Amour est un étrange maître.
Heureux qui peut ne le connaître
Que par récit, lui ni ses coups !
Quand on en parle devant vous,
Si la vérité vous offense,
La fable au moins se peut souffrir :
Celle-ci prend bien l'assurance
De venir à vos pieds s'offrir,
Par zèle et par reconnaissance.
Du temps que les bêtes parlaient,
Les lions, entre autres, voulaient
Etre admis dans notre alliance.
Pourquoi non ? Puisque leur engeance
Valait la nôtre en ce temps-là,
Ayant courage, intelligence,
Et belle hure outre cela.
Voici comment il en alla.
Un lion de haut parentage
En passant par un certain pré,
Rencontra bergère à son gré :
Il la demande en mariage.
Le père aurait fort souhaité
Quelque gendre un peu moins terrible.
La donner lui semblait bien dur ;
La refuser n'était pas sûr ;
Même un refus eût fait possible,
Qu'on eût vu quelque beau matin
Un mariage clandestin ;
Car outre qu'en toute matière
La belle était pour les gens fiers,
Fille se coiffe volontiers
D'amoureux à longue crinière.
Le père donc, ouvertement
N'osant renvoyer notre amant,
Lui dit : " Ma fille est délicate ;
Vos griffes la pourront blesser
Quand vous voudrez la caresser.
Permettez donc qu'à chaque patte
On vous les rogne, et pour les dents,
Qu'on vous les lime en même temps.
Vos baisers en seront moins rudes,
Et pour vous plus délicieux ;
Car ma fille y répondra mieux,
Etant sans ces inquiétudes. "
Le lion consent à cela,
Tant son âme était aveuglée !
Sans dents ni griffes le voilà,
Comme place démantelée.
On lâcha sur lui quelques chiens :
Il fit fort peu de résistance.
Amour, amour, quand tu nous tiens,
On peut bien dire : " Adieu prudence ! "
Pour la petite histoire, Jean de La Fontaine écrit cette fable pour Françoise de Sévigné, la fille de son amie la Marquise de Sévigné.
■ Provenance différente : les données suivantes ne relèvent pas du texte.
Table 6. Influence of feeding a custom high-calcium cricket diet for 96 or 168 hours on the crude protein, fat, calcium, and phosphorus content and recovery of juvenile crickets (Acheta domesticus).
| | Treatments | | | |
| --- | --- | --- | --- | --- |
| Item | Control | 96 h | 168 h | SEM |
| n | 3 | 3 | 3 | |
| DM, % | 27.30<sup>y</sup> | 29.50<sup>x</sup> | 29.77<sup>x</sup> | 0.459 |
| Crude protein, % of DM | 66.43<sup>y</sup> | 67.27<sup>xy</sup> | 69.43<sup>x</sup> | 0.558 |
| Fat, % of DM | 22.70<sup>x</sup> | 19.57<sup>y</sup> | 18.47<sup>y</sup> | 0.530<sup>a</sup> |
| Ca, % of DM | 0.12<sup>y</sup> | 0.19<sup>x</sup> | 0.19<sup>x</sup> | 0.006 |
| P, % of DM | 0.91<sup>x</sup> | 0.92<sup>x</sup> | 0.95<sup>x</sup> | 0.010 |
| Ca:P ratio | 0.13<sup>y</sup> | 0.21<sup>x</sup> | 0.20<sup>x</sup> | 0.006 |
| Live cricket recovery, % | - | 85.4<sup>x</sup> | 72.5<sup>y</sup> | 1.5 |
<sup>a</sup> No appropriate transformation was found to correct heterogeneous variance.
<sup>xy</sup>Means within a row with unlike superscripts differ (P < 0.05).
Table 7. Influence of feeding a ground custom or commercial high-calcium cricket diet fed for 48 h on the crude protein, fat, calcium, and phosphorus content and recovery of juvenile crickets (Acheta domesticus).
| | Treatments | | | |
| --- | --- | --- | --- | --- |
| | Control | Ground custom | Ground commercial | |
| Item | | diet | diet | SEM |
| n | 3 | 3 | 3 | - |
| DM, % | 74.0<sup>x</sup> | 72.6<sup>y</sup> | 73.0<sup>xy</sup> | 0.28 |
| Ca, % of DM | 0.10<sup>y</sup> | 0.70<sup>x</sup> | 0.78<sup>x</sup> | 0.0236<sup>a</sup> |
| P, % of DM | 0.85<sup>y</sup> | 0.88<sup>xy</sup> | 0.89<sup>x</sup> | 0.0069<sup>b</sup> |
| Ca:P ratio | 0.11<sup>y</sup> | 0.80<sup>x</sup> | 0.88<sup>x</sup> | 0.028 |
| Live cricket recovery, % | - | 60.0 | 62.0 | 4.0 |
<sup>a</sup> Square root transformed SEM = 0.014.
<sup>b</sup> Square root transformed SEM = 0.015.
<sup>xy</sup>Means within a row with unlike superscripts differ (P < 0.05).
Avant de devenir la Comtesse de Grignan et résider dans la Drôme, la jeune Françoise de Sévigné était célèbre pour sa beauté et sa froideur. Certains disaient qu'elle était même "la plus jolie fille de France".
Cette fable rappelle celle du "Lion amoureux et le Laboureur" d'Esope, un écrivain grec vivant au 7ème siècle avant J.C . Jean de La Fontaine s'est beaucoup inspiré de cet auteur dont il a d'ailleurs écrit une biographie que l'on peut lire au début de son premier receuil de fables.